À l’École de psy­cho­logues pra­ti­ciens, on com­mence à étu­dier les tests pro­jec­tifs en troi­sième année et on pour­suit cette for­ma­tion éga­le­ment pen­dant la qua­trième année et la cin­quième année. Cela signi­fie que, lorsqu’ils sortent de cette école, les étu­diants ont une connais­sance appro­fon­die de ces tests, qui sont des outils pré­cieux et dif­fi­ciles à cor­ri­ger. C’était le colo­nel Jean-Jacques Sega­len, méde­cin-psy­cho­logue, qui était à l’époque chef du ser­vice de psy­cho­lo­gie. Nous étions cinq psy­cho­logues recru­tés pen­dant un mois pour cor­ri­ger ces tests de manière appro­fon­die, afin de déce­ler notam­ment les 10 % d’élèves à risque qu’il fal­lait pro­té­ger au moment du choix de leur affec­ta­tion pour leur année militaire.


Le test de Rorschach 

Le psy­chiatre suisse Her­mann Ror­schach a éla­bo­ré ce test en sou­met­tant des cen­taines de planches à une popu­la­tion de sujets nor­maux et patho­lo­giques. Il en a sélec­tion­né défi­ni­ti­ve­ment dix par­ti­cu­liè­re­ment repré­sen­ta­tives. Elles consti­tuent le maté­riel du test, que l’on pré­sente au sujet. La pre­mière planche est en noir et blanc, puis la pré­sence du noir et de rouge amène à l’inconscient cer­tains chocs, per­met à cer­tains conte­nus latents de s’exprimer, court-cir­cuite les méca­nismes de défense habi­tuels. Les trois der­nières planches sont pas­tel. Le choix des cou­leurs cor­res­pond donc à une dyna­mique pré­cise. Chaque planche pré­sente un sym­bo­lisme par­ti­cu­lier (planche de la mère, du père, de la sexua­li­té etc.). Ces tests donnent une grande quan­ti­té d’informations : orga­ni­sa­tion intel­lec­tuelle, orga­ni­sa­tion défen­sive, qua­li­té des défenses, angoisses… Si l’on pré­sente au sujet un maté­riel flou, la pro­jec­tion de l’inconscient au conscient peut se faire natu­rel­le­ment et librement. 

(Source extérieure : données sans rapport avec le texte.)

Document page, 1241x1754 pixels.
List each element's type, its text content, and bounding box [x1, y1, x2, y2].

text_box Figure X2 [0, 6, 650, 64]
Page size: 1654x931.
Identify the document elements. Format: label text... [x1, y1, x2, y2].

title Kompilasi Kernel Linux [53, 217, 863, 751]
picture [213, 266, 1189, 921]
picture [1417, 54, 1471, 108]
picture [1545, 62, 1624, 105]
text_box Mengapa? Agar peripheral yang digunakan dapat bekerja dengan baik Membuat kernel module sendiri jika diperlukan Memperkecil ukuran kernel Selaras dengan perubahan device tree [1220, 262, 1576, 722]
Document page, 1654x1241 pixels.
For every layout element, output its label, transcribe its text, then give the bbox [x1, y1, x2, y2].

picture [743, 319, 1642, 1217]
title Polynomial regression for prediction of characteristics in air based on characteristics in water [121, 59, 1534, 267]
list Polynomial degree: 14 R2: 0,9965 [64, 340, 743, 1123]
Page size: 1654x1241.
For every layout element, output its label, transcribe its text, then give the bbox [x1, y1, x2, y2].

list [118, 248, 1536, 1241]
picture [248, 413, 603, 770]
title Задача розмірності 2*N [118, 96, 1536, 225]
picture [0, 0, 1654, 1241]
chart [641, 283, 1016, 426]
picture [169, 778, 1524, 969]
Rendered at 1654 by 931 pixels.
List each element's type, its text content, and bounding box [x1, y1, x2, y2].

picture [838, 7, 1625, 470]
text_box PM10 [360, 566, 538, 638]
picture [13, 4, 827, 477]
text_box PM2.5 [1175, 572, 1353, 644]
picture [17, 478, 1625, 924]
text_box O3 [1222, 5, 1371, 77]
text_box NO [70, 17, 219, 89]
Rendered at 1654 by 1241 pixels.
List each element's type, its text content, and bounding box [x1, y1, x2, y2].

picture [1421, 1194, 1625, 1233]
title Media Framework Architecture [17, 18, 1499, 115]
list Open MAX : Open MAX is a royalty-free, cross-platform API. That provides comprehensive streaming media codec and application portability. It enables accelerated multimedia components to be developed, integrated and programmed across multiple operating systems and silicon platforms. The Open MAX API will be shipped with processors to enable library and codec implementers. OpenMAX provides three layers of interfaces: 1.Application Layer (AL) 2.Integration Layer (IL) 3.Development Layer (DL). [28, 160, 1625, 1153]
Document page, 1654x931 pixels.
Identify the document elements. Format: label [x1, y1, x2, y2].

« Nous avons eu l’idée, afin de pou­voir les faire pas­ser col­lec­ti­ve­ment, de faire faire des dia­po­si­tives et des cahiers impri­més avec ces dix planches, en res­pec­tant stric­te­ment les cou­leurs, afin que chaque élève puisse écrire direc­te­ment ses réponses. Ces pas­sa­tions en groupe (inédites et non pré­vues par H. Ror­schach) ont été étu­diées et recon­nues comme per­ti­nentes et ont été pour­sui­vies pen­dant plus de cin­quante ans. » Anne Delaigue


Que s’est-il passé après cette première expérience à Polytechnique ?

Anne Delaigue : Après cet été de tra­vail pour le ser­vice de psy­cho­lo­gie, j’ai été choi­sie par­mi les cinq cor­rec­teurs pour être psy­cho­logue cli­ni­cienne dans les nou­veaux locaux de l’École poly­tech­nique tout juste ins­tal­lée à Palai­seau. C’était la pre­mière fois qu’une femme civile inté­grait le ser­vice. Mon poste était par­fois mena­cé de sup­pres­sion car son uti­li­té était régu­liè­re­ment mise en doute.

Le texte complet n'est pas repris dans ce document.